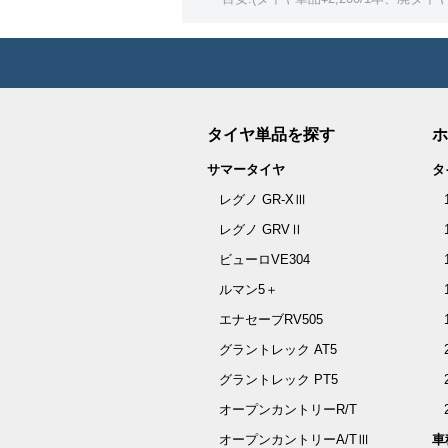
タイヤ単品を探す
ホ
サマータイヤ
タ
レグノ GR-XⅢ
レグノ GRVⅡ
ビューロVE304
ルマン5＋
エナセーブRV505
グラントレック AT5
グラントレック PT5
オープンカントリーR/T
オープンカントリーA/TⅢ
車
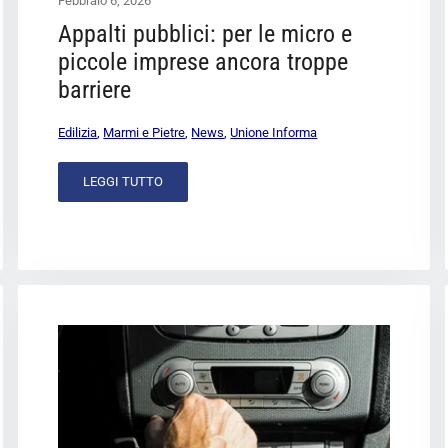
Febbraio 6, 2026
Appalti pubblici: per le micro e
piccole imprese ancora troppe
barriere
Edilizia
,
Marmi e Pietre
,
News
,
Unione Informa
LEGGI TUTTO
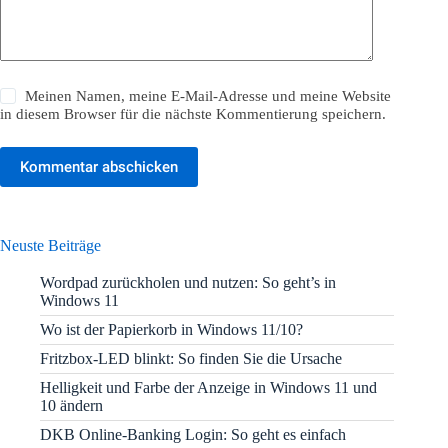
Meinen Namen, meine E-Mail-Adresse und meine Website
in diesem Browser für die nächste Kommentierung speichern.
Kommentar abschicken
Neuste Beiträge
Wordpad zurückholen und nutzen: So geht’s in
Windows 11
Wo ist der Papierkorb in Windows 11/10?
Fritzbox-LED blinkt: So finden Sie die Ursache
Helligkeit und Farbe der Anzeige in Windows 11 und
10 ändern
DKB Online-Banking Login: So geht es einfach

============

Leave out the pictures, and give all the records again exactly.

タイヤ単品を探す
ホ
サマータイヤ
タ
レグノ GR-XⅢ
レグノ GRVⅡ
ビューロVE304
ルマン5＋
エナセーブRV505
グラントレック AT5
グラントレック PT5
オープンカントリーR/T
オープンカントリーA/TⅢ
車
Febbraio 6, 2026
Appalti pubblici: per le micro e
piccole imprese ancora troppe
barriere
Edilizia
,
Marmi e Pietre
,
News
,
Unione Informa
LEGGI TUTTO
Meinen Namen, meine E-Mail-Adresse und meine Website
in diesem Browser für die nächste Kommentierung speichern.
Kommentar abschicken
Neuste Beiträge
Wordpad zurückholen und nutzen: So geht’s in
Windows 11
Wo ist der Papierkorb in Windows 11/10?
Fritzbox-LED blinkt: So finden Sie die Ursache
Helligkeit und Farbe der Anzeige in Windows 11 und
10 ändern
DKB Online-Banking Login: So geht es einfach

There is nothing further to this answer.